A Will may be one of the most important legal documents you can create to ensure that you maintain control of who manages and receives your assets when you die. If you do not have a Will when you die, your estate will be intestate, meaning that Kentucky state laws will govern the distribution of your assets. These laws may not necessarily provide your loved ones with the financial security that you worked so hard to ensure. I am able to counsel you through the creation of a Will, and any other estate planning documents, that meet your needs.
Do I need a Will?
Everyone, regardless of their familial and financial circumstances, needs a Will. It is a very inexpensive way to ensure that your property and assets go to the people you want, and to guarantee that a person you trust will manage the probate of your estate and distribution of your assets. While we at Greta Hoffman & Associates will guide you in planning the naming of beneficiaries on your assets and titling your assets to avoid probate, as changes occur in your life, it is quite possible that assets will fall through the cracks and end up in probate despite your best efforts.
It is especially critical to have a Will if you don’t have a spouse or children.

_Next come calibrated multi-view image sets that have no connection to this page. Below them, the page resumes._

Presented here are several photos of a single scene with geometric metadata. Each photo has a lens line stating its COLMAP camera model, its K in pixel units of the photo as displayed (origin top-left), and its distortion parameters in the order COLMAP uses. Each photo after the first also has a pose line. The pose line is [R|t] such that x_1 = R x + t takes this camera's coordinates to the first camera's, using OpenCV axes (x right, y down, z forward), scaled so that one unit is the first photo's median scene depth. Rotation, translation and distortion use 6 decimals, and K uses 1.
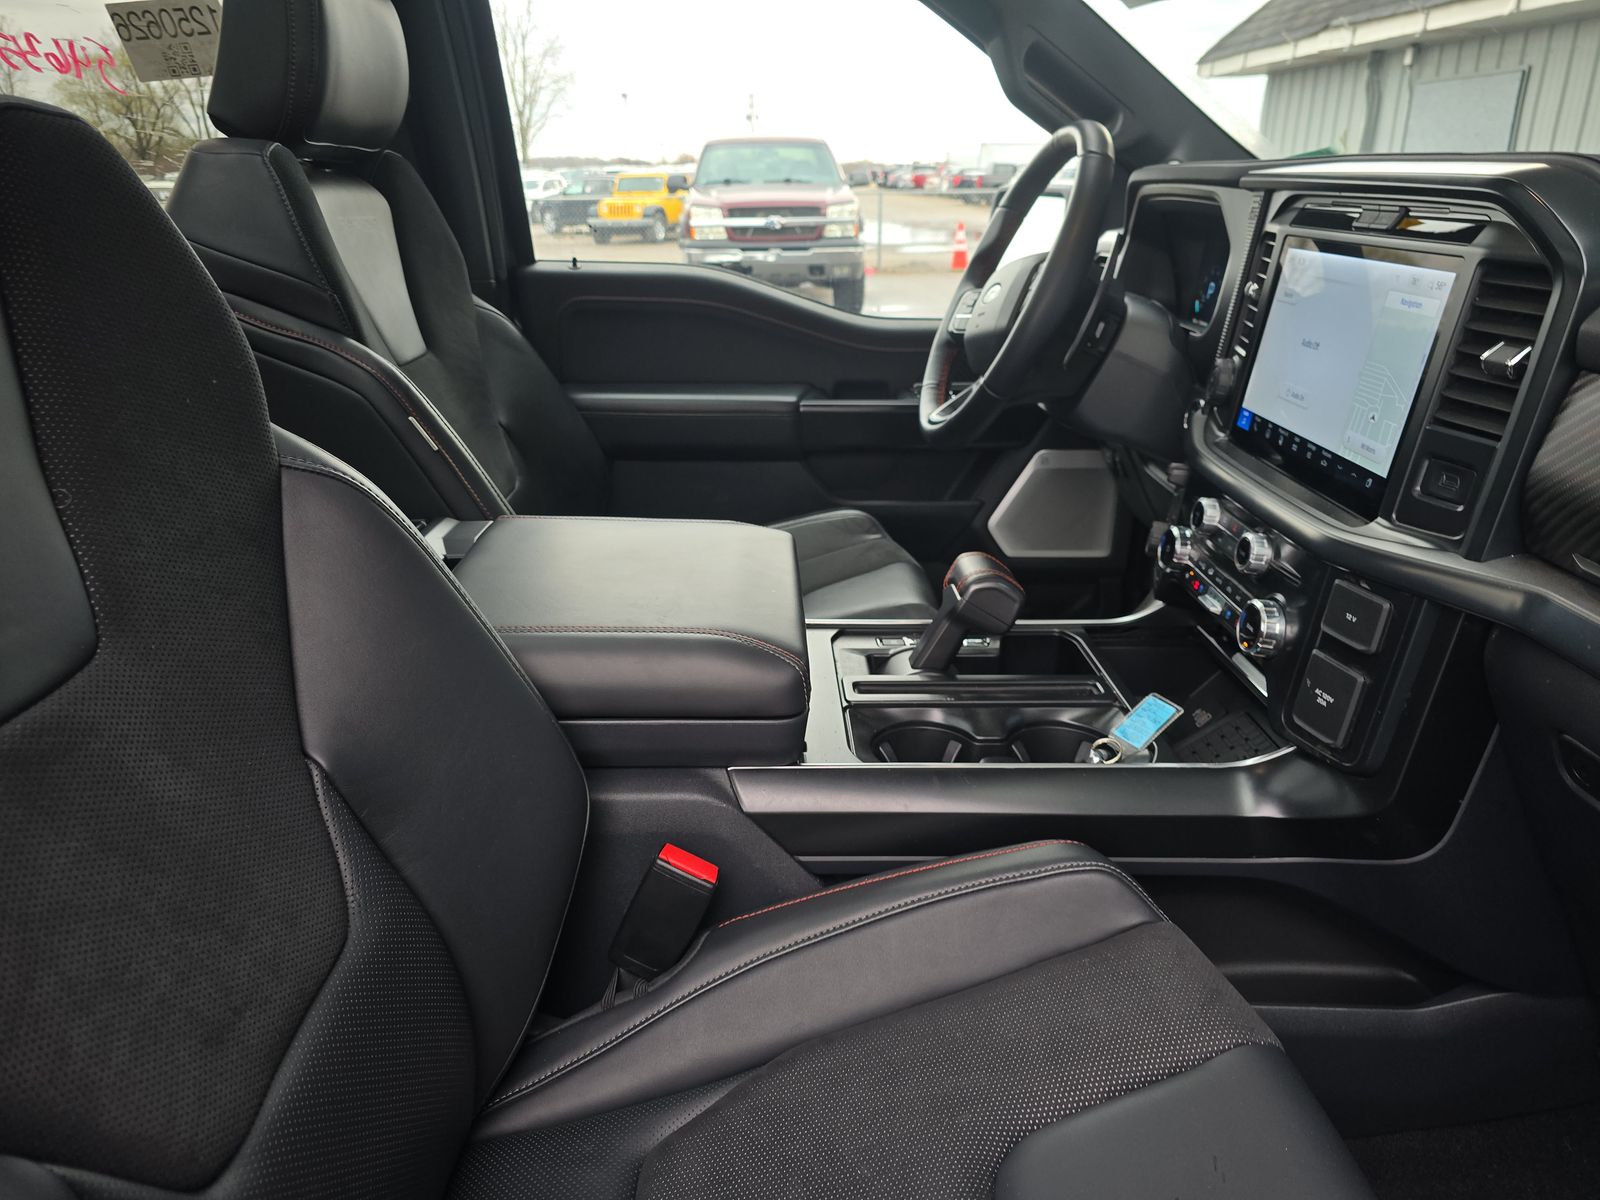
lens RADIAL K [[1076.0, 0, 800.0], [0, 1076.0, 600.0], [0, 0, 1]] dist [0.051874, -0.046182]
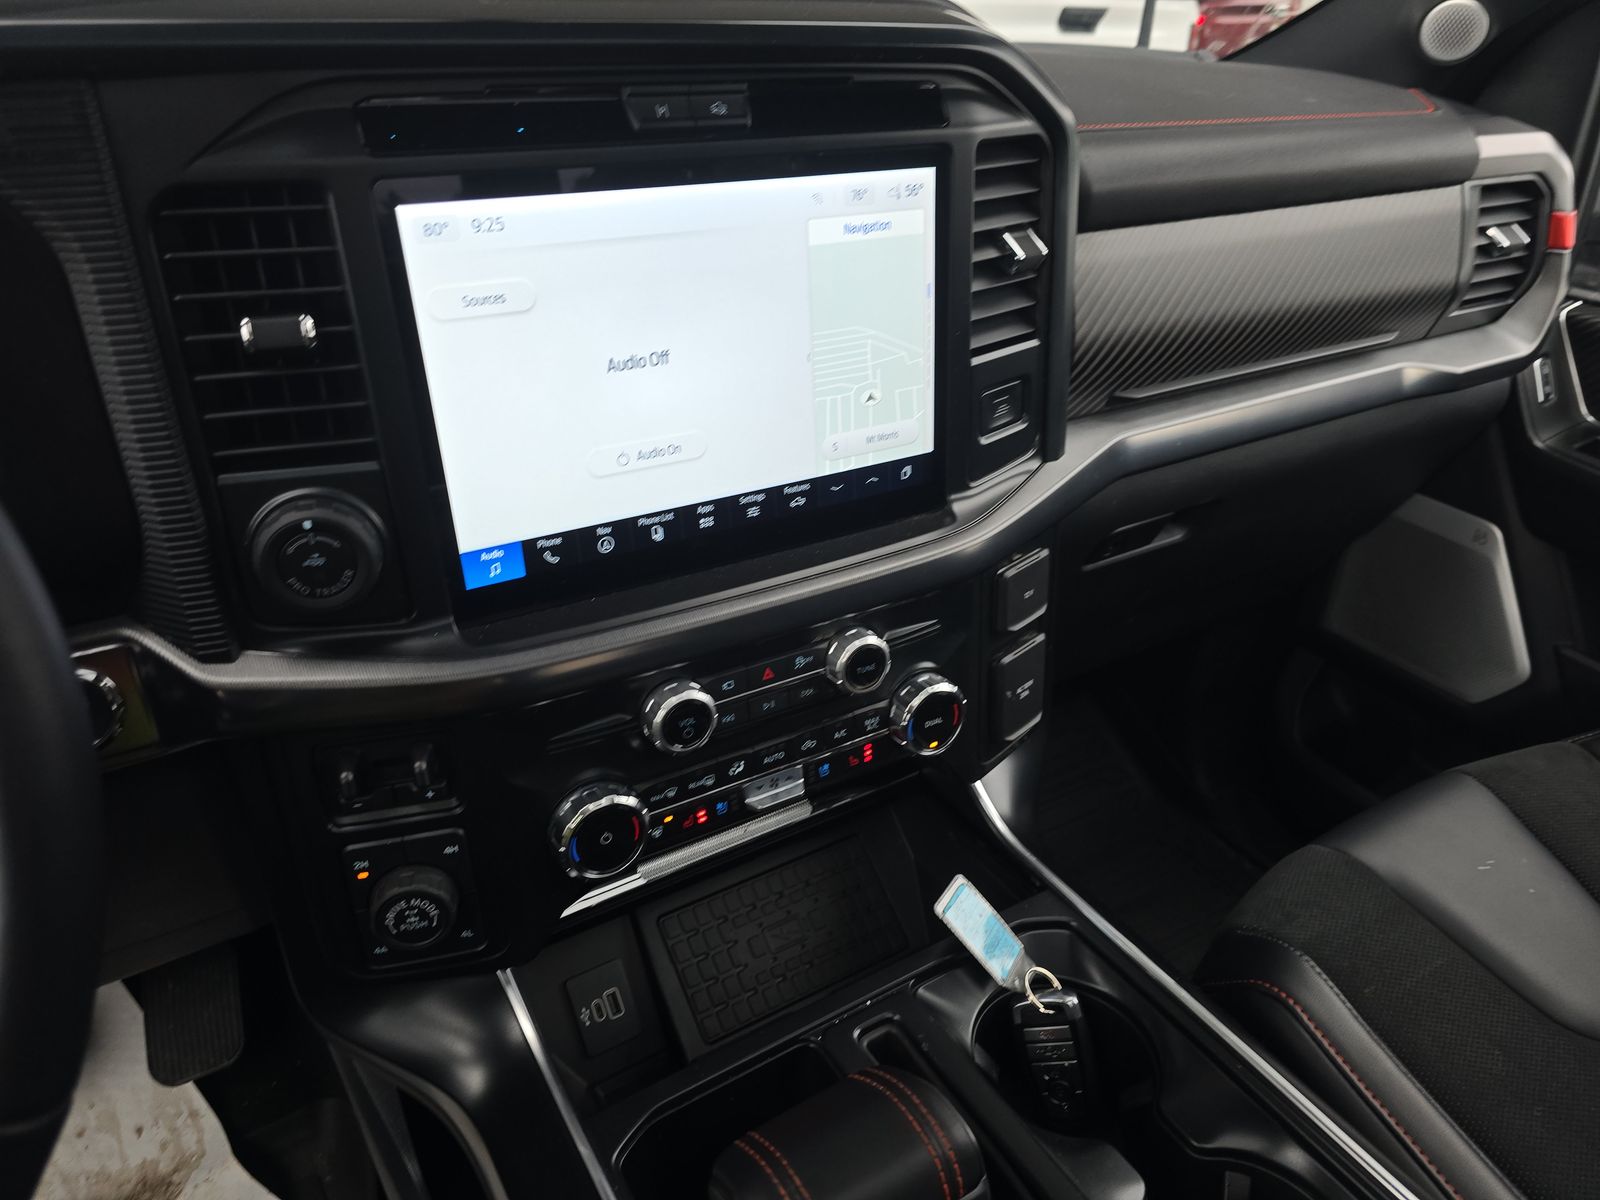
lens RADIAL K [[1076.0, 0, 800.0], [0, 1076.0, 600.0], [0, 0, 1]] dist [0.051874, -0.046182]
pose [[-0.467550, -0.435314, 0.769350, -0.037812], [0.321714, 0.726854, 0.606781, -0.508447], [-0.823345, 0.531211, -0.199794, 1.250210]]
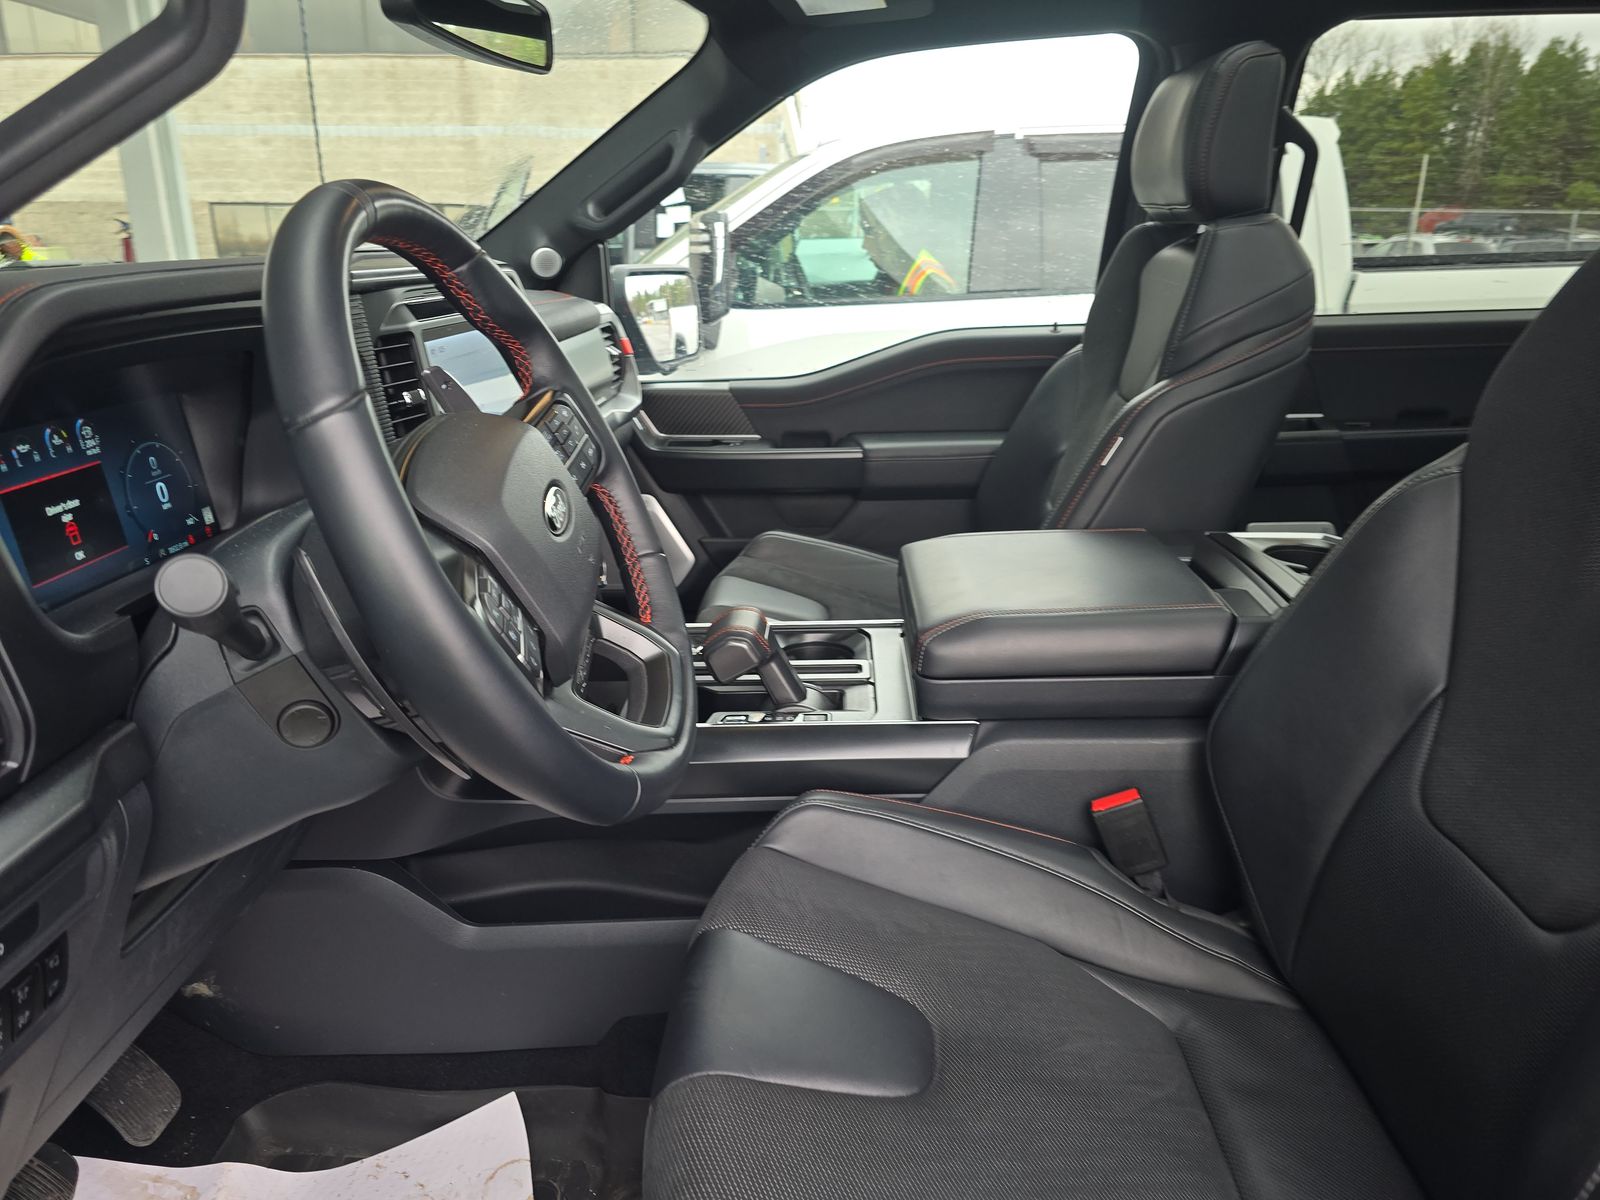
lens RADIAL K [[1076.0, 0, 800.0], [0, 1076.0, 600.0], [0, 0, 1]] dist [0.051874, -0.046182]
pose [[-0.994812, 0.002901, 0.101685, 0.009717], [0.068451, 0.758529, 0.648034, -0.921966], [-0.075251, 0.651633, -0.754793, 2.262824]]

Otherwise, the state will decide who gets your assets.
Creating a Will also preserves more of your assets for your loved ones. If the state has to appoint someone to manage and distribute your assets, that person will be paid a fee for their services. If, in your Will, you designate someone to perform this task, this costly fee can be waived.
Do I need a Trust?
If you want to avoid the time and expense of probate, your attorney may advise you to consider establishing a Trust. When you create a Trust, your property and assets will be managed by a trustee until it is time for your beneficiary to receive them. Many Trusts will allow you to maintain control of the assets until you die, at which time an alternate trustee named by you takes over the management until a time specified by you.
Trusts are ideal for people with large estates. By establishing a Trust, you can avoid costly estate and inheritance taxes. Trusts are ideal for people with an estate that is larger than the federal exemption.